Las autoridades indígenas atribuyen el secuestro al frente ‘Dagoberto Ramos’, una estructura de las disidencias de las Farc activa en la región de Tierradentro. La Asociación de Cabildos de Inzá exigió la liberación inmediata de Eybar Albán, respetando los derechos humanos y el Derecho Internacional Humanitario.
Asamblea permanente y vigilancia territorial para exigir justicia
En respuesta al secuestro, las ocho autoridades del territorio indígena de Tama declararon asamblea permanente, calificando este hecho como parte de un “exterminio físico, cultural y de gobernabilidad” contra sus pueblos. Desde el 24 de septiembre, la comunidad y la Guardia Indígena realizan patrullajes para localizar a Eybar Albán y ejercer presión por su liberación.
La Oficina de Derechos Humanos de la ONU en Colombia respaldó las acciones de la guardia ancestral y solicitó al Gobierno Nacional coordinar esfuerzos con las autoridades indígenas para fortalecer la búsqueda.
El alcalde de Inzá, Delio Trujillo, manifestó preocupación ante la repetición de secuestros en menos de 15 días, recordando el caso de Elver Jorge Baicué, también retenido por el frente ‘Dagoberto Ramos’ el pasado 9 de septiembre.
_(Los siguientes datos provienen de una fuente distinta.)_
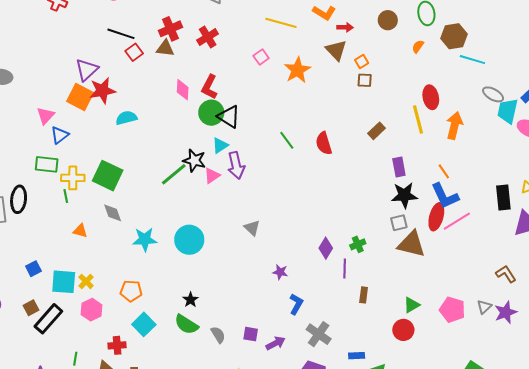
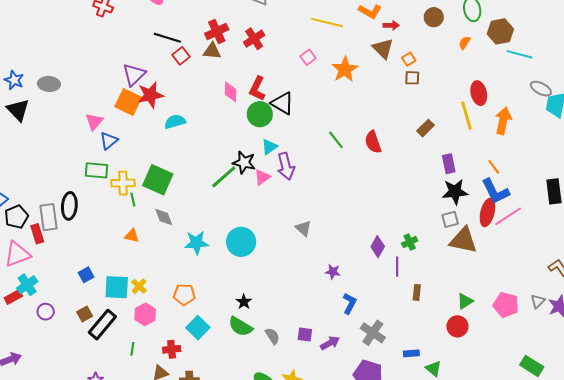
black triangle: (229, 117) -> (282, 103), moved
green line: (66, 196) -> (133, 200), moved
green line: (75, 359) -> (132, 349), moved

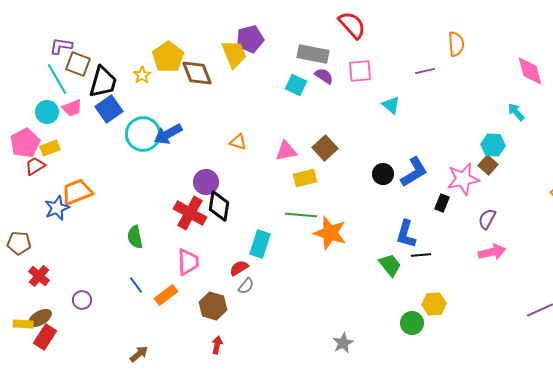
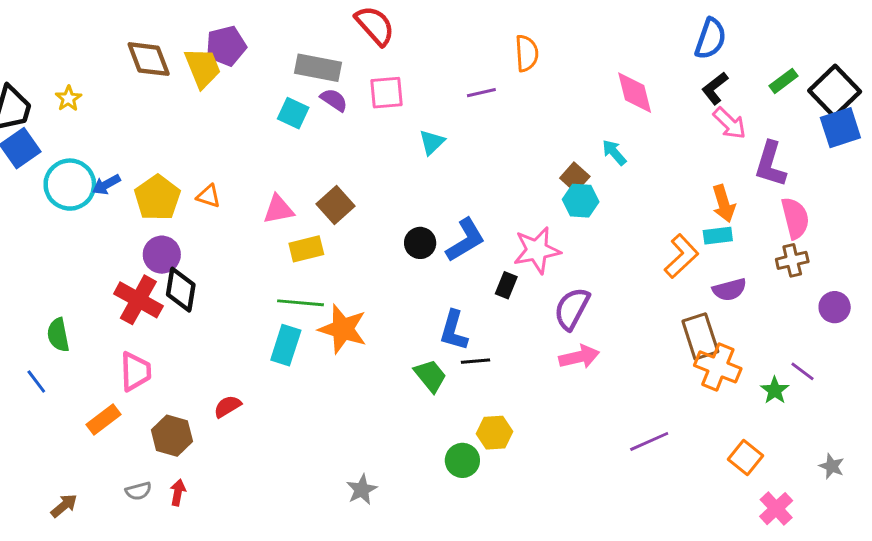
yellow pentagon: (168, 57) -> (157, 198), moved
brown diamond: (197, 73) -> (149, 59), moved
cyan triangle: (391, 105) -> (432, 142), turned 36
blue arrow: (168, 134) -> (106, 185), size x0.7
brown square: (488, 165) -> (575, 177), moved
purple semicircle: (487, 219) -> (572, 309), size x1.4
cyan rectangle: (260, 244) -> (286, 345), moved
red semicircle: (239, 268) -> (227, 406), moved
blue line: (136, 285) -> (36, 382), moved
gray semicircle: (246, 286) -> (138, 491), moved, turned 36

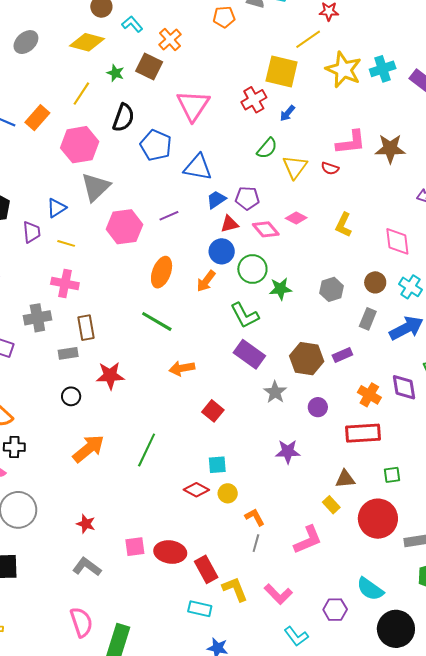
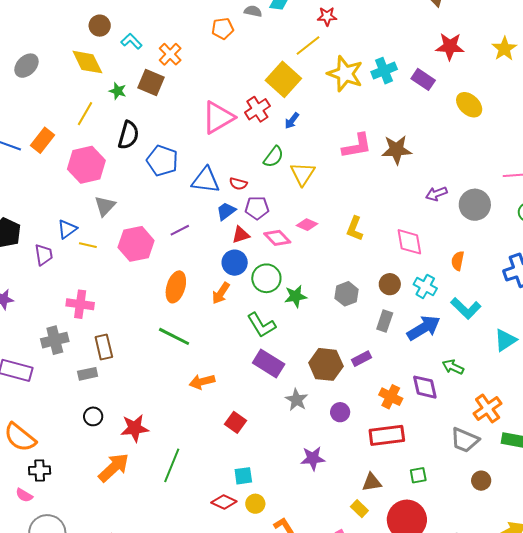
yellow diamond: (87, 42) -> (87, 62), turned 52
yellow square: (282, 71) -> (283, 79), turned 32
pink triangle: (193, 106) -> (218, 117), moved, turned 30
red semicircle: (330, 168) -> (238, 184), moved
gray triangle: (96, 187) -> (105, 206), size x0.7
yellow line: (66, 243) -> (88, 245), moved
red star: (110, 376) -> (135, 428), moved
En varios municipios del oriente caucano, comunidades indígenas y campesinas han realizado plantones y marchas humanitarias para exigir respeto por la vida, la libertad y la paz.
Autoridades indígenas piden respaldo internacional inmediato
Las autoridades indígenas elevaron una petición urgente a la Procuraduría, Defensoría del Pueblo, MAPP-OEA, ONU y CICR para que adopten medidas que protejan la vida de Eybar Albán. Además, solicitaron coordinación con la jurisdicción indígena para garantizar su pronta liberación.
Este secuestro se suma a la ola de violencia que afecta al Cauca, donde múltiples grupos armados ilegales mantienen constantes amenazas contra líderes y comuneros, complicando la seguridad y gobernabilidad en la región.